### Aim A
Revise the passage on Python dictionaries below by reproducing it starting at "Dictionaries are specified" and ending at "print('no')", with "colons" changed to "colon characters".

### Source extract

▬▬▬▬▬▬▬▬▬▬

One of the more flexible built-in data structures is the **dictionary**. A dictionary maps a collection of values to a set of associated keys. These mappings are mutable, and unlike lists or tuples, are unordered. Hence, rather than using the sequence index to return elements of the collection, the corresponding key must be used. 

Dictionaries are specified by a comma-separated sequence of keys and values, which are separated in turn by colons. The dictionary is enclosed by curly braces. Dictionaries are also the general JSON format of the Web. For example:

In [None]:
my_dict = {'a':16, 'b':(4,5), 'foo':'''(noun) a term used as a universal substitute 
           for something real, especially when discussing technological ideas and 
           problems'''}
my_dict

In [None]:
if 'k' in my_dict:
    print('yes')
else:
    print('no')

In [None]:
if 'b' in my_dict:
    print(my_dict['b'])

In [None]:
'a' in my_dict	# Checks to see if ‘a’ is in my_dict

In [None]:
my_dict.items()		# Returns key/value pairs as list of tuples

In [None]:
my_dict.keys()		# Returns list of keys

In [None]:
my_dict.values()	# Returns list of values

In [None]:
my_dict['c']

If we would rather not get the error, we can use the `get` method, which returns `None` if the value is not present, or a value of your choice

In [None]:
my_dict.get('a')

In [None]:
my_dict.get('k', -1)

In [None]:
for (k,v) in my_dict.items():
    print(k,v)

▬▬▬▬▬▬▬▬▬▬

### Dataset excerpts

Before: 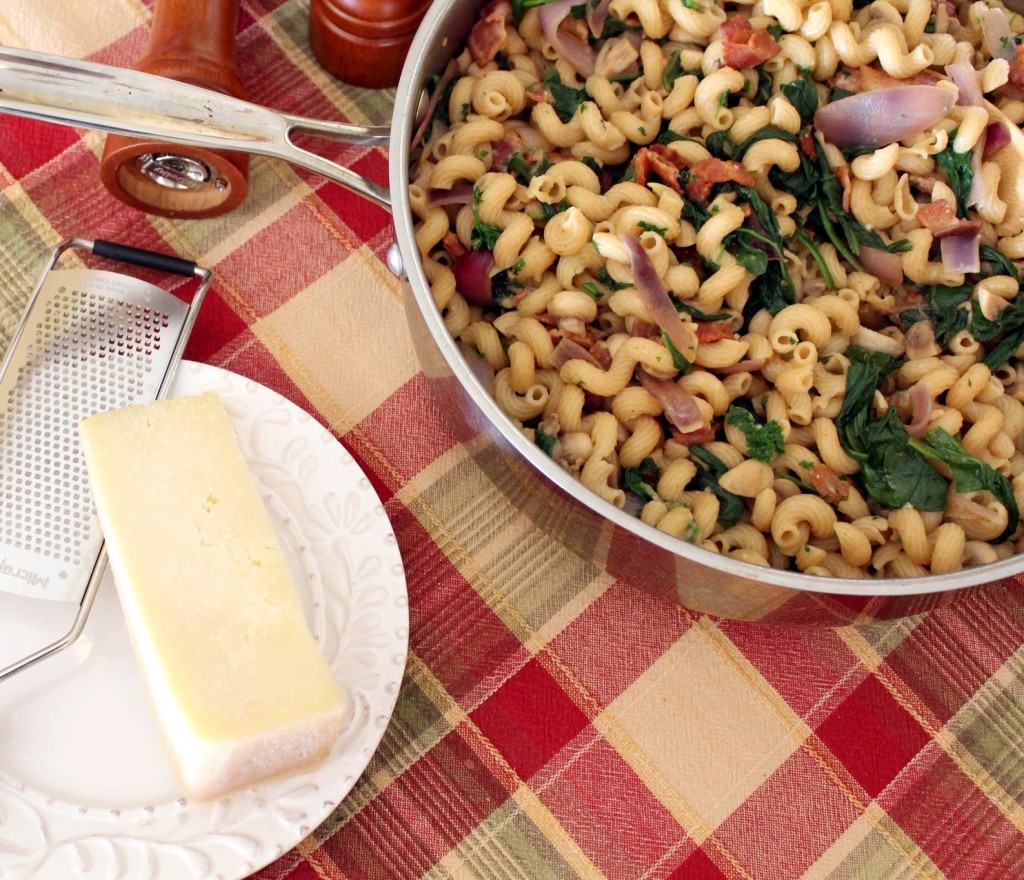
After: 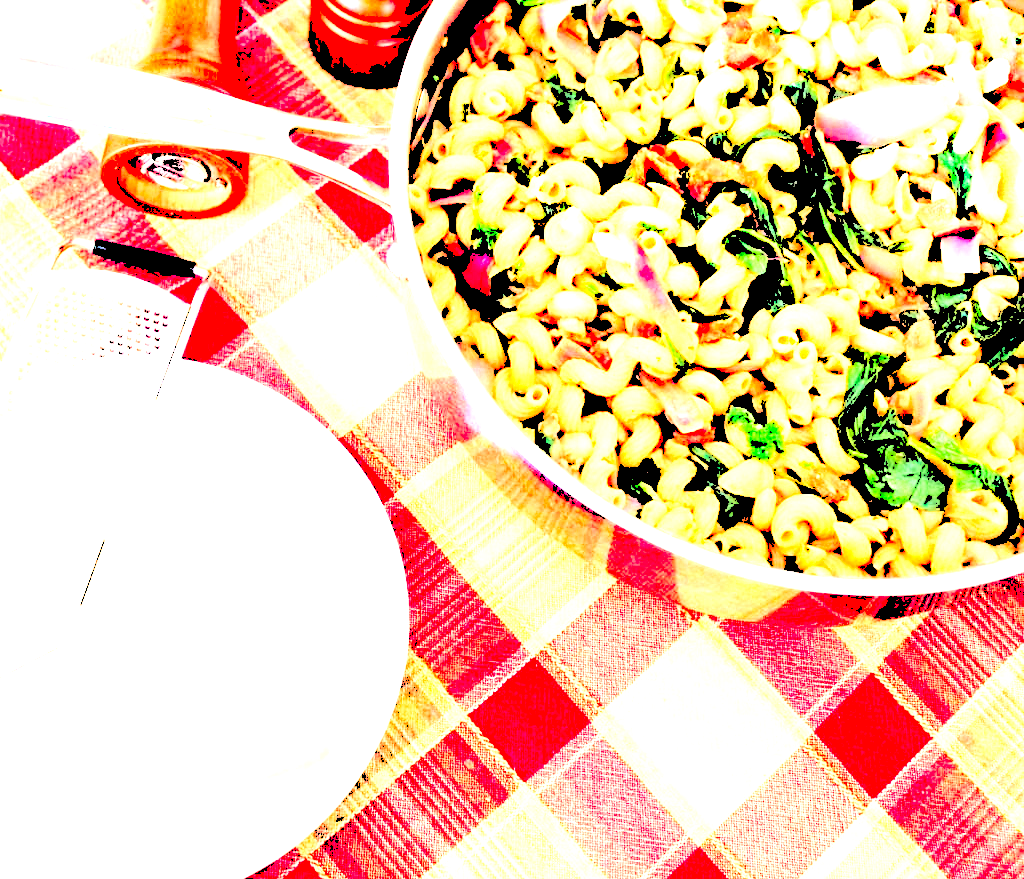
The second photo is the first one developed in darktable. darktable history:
crop: bottom 0.069%
base curve: curves: ch0 [(0, 0) (0.007, 0.004) (0.027, 0.03) (0.046, 0.07) (0.207, 0.54) (0.442, 0.872) (0.673, 0.972) (1, 1)], preserve colors none
levels: levels [0.246, 0.256, 0.506]
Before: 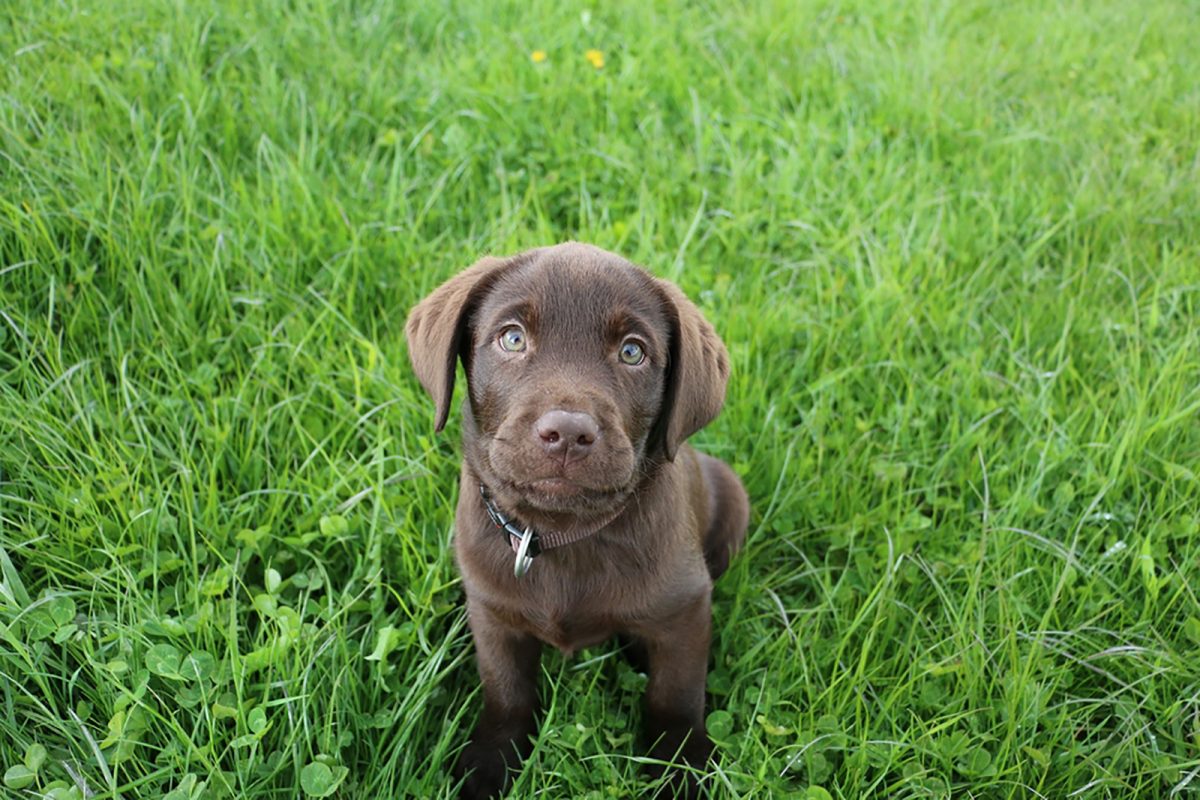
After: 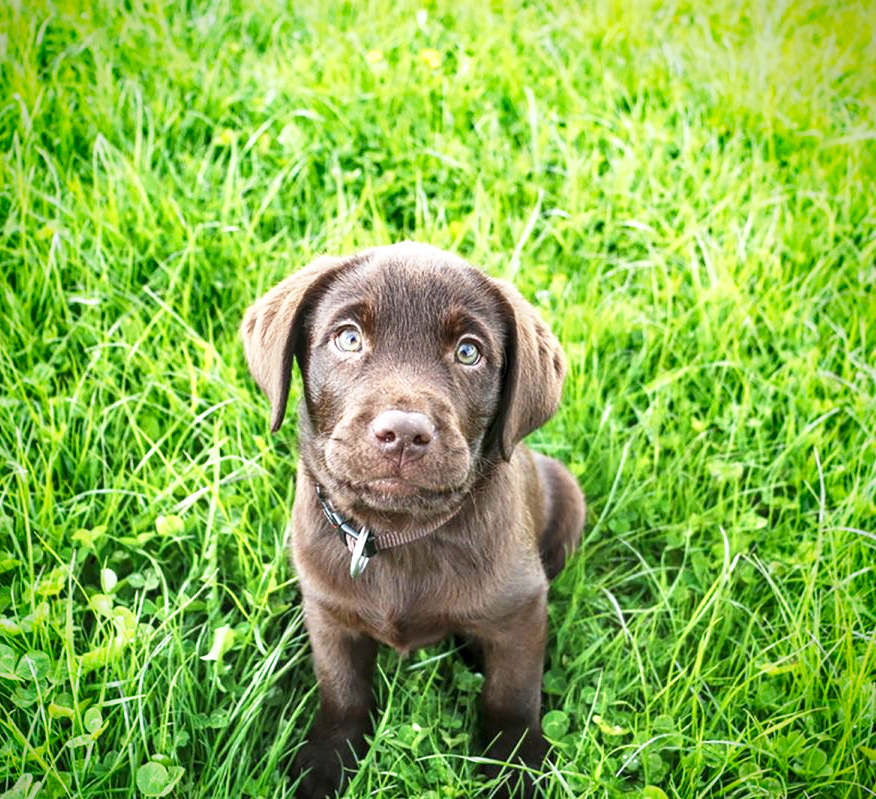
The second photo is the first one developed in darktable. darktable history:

▬▬▬▬▬▬▬▬▬▬

### Aim B
Repeat the darktable listing above line for line, without the pictures.

### Exercise output A
Dictionaries are specified by a comma-separated sequence of keys and values, which are separated in turn by colon characters. The dictionary is enclosed by curly braces. Dictionaries are also the general JSON format of the Web. For example:

In [None]:
my_dict = {'a':16, 'b':(4,5), 'foo':'''(noun) a term used as a universal substitute 
           for something real, especially when discussing technological ideas and 
           problems'''}
my_dict

In [None]:
if 'k' in my_dict:
    print('yes')
else:
    print('no')

### Exercise output B
Before: 
After: 
The second photo is the first one developed in darktable. darktable history:
crop: bottom 0.069%
base curve: curves: ch0 [(0, 0) (0.007, 0.004) (0.027, 0.03) (0.046, 0.07) (0.207, 0.54) (0.442, 0.872) (0.673, 0.972) (1, 1)], preserve colors none
levels: levels [0.246, 0.256, 0.506]
Before: 
After: 
The second photo is the first one developed in darktable. darktable history:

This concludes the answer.